• [Exercise aim]:
Only these lines, please: the first one of the records through the one containing "2) grey metal", retyped exactly, both ends included and pictures omitted.
(Dataset excerpts begins)
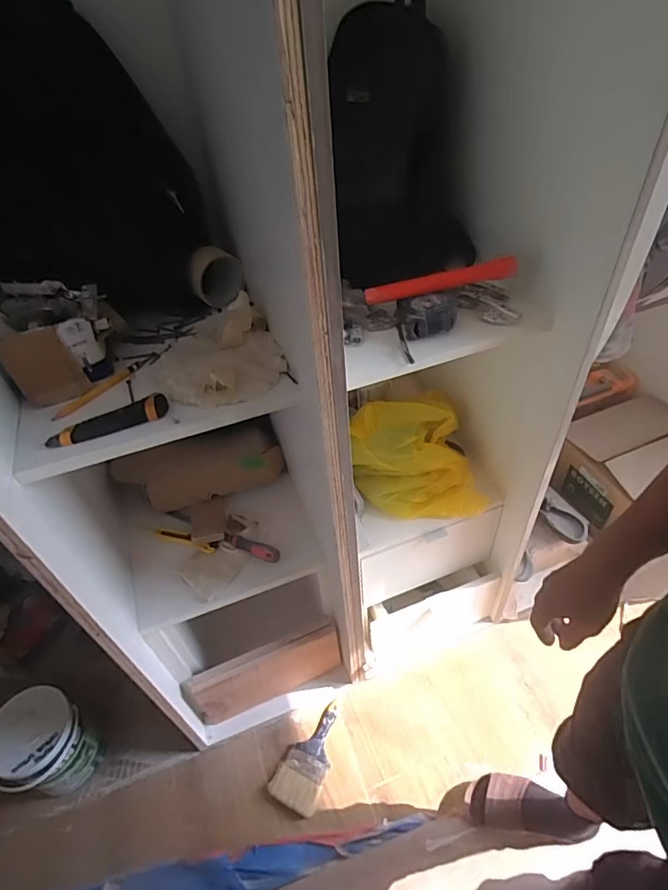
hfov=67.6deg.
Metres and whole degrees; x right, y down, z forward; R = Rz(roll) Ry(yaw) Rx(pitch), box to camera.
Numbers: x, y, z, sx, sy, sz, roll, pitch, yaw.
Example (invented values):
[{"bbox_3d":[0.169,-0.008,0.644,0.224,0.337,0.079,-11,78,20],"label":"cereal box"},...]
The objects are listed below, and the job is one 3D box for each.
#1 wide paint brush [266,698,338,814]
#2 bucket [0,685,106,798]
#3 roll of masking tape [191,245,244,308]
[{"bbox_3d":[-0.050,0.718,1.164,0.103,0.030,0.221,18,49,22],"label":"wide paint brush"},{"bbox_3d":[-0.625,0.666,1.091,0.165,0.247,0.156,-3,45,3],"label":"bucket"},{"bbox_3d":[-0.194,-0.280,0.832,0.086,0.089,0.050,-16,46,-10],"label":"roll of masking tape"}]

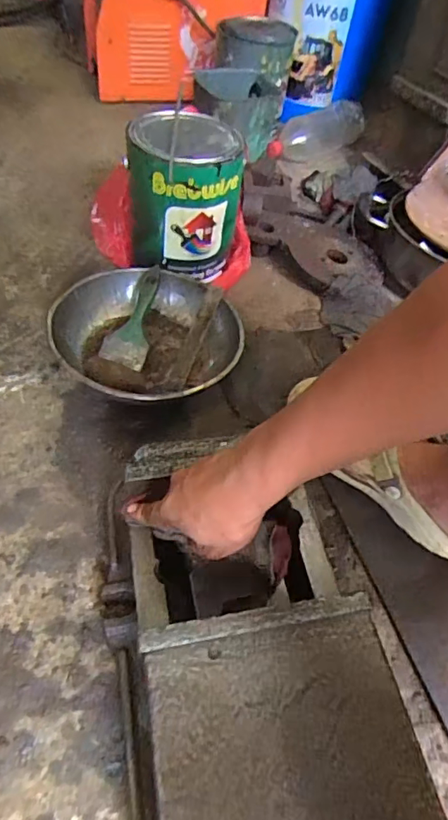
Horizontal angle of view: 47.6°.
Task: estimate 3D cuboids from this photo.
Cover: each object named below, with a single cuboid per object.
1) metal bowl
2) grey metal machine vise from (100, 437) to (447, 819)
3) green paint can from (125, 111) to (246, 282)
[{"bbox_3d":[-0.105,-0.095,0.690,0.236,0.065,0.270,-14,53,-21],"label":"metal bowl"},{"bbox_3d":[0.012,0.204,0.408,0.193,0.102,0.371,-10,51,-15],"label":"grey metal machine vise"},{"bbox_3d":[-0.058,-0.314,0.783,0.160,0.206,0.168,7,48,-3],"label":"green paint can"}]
(Dataset excerpts ends)
• [Task result]:
hfov=67.6deg.
Metres and whole degrees; x right, y down, z forward; R = Rz(roll) Ry(yaw) Rx(pitch), box to camera.
Numbers: x, y, z, sx, sy, sz, roll, pitch, yaw.
Example (invented values):
[{"bbox_3d":[0.169,-0.008,0.644,0.224,0.337,0.079,-11,78,20],"label":"cereal box"},...]
The objects are listed below, and the job is one 3D box for each.
#1 wide paint brush [266,698,338,814]
#2 bucket [0,685,106,798]
#3 roll of masking tape [191,245,244,308]
[{"bbox_3d":[-0.050,0.718,1.164,0.103,0.030,0.221,18,49,22],"label":"wide paint brush"},{"bbox_3d":[-0.625,0.666,1.091,0.165,0.247,0.156,-3,45,3],"label":"bucket"},{"bbox_3d":[-0.194,-0.280,0.832,0.086,0.089,0.050,-16,46,-10],"label":"roll of masking tape"}]

Horizontal angle of view: 47.6°.
Task: estimate 3D cuboids from this photo.
Cover: each object named below, with a single cuboid per object.
1) metal bowl
2) grey metal machine vise from (100, 437) to (447, 819)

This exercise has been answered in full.